Ultimately there is no better way to monitor projects than to go by output or outcome rather than counting inputs. Implementing agencies are notoriously shy of beneficiary feedback while gathering it has become amazingly simple in today's age of information technology. Dr Anil Gupta, Head, Department of Hospital Administration, PGIMER, Chandigarh points out that the scheme is running smoothly, in India's second-largest medical university. "We are implementing the scheme from day one. We have admitted 2636 patients under the scheme in our hospital. In fact, the footfall is increasing every day. Cardiology, cancer and accident are the three categories where we get the maximum number of patients," he adds. Gupta adds that there are several challenges. "Sometimes, patients visit us thinking that disease is covered, but at times it is not covered.

Another problem is the reimbursement. If we incur a certain amount for a procedure, we get paid only 1/4th of that cost. Further, the value of the treatment is also often higher than packaging," Gupta concludes.

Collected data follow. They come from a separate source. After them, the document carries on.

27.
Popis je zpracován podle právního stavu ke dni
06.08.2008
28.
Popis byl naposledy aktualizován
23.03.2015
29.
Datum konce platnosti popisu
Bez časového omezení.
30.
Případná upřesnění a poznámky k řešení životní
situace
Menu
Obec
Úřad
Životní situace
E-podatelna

Are there lessons to be learnt from small towns?

In 2011, the wealthiest part of India, Chandigarh, enjoyed a per capita income similar to St. Vincent and the Grenadines, a comfortably middle-income country, while the most troubled region, Bihar with less than a quarter of Chandigarh's per capita income, resembled Eritrea, one of the world's poorest countries. There is not one India but many Indias with vastly differing income levels, varying needs, and diverse aspirations and expectations from policymakers. So, when you implement a scheme for the first time, it is crucial to take inputs from these "Indias", which are changing fast.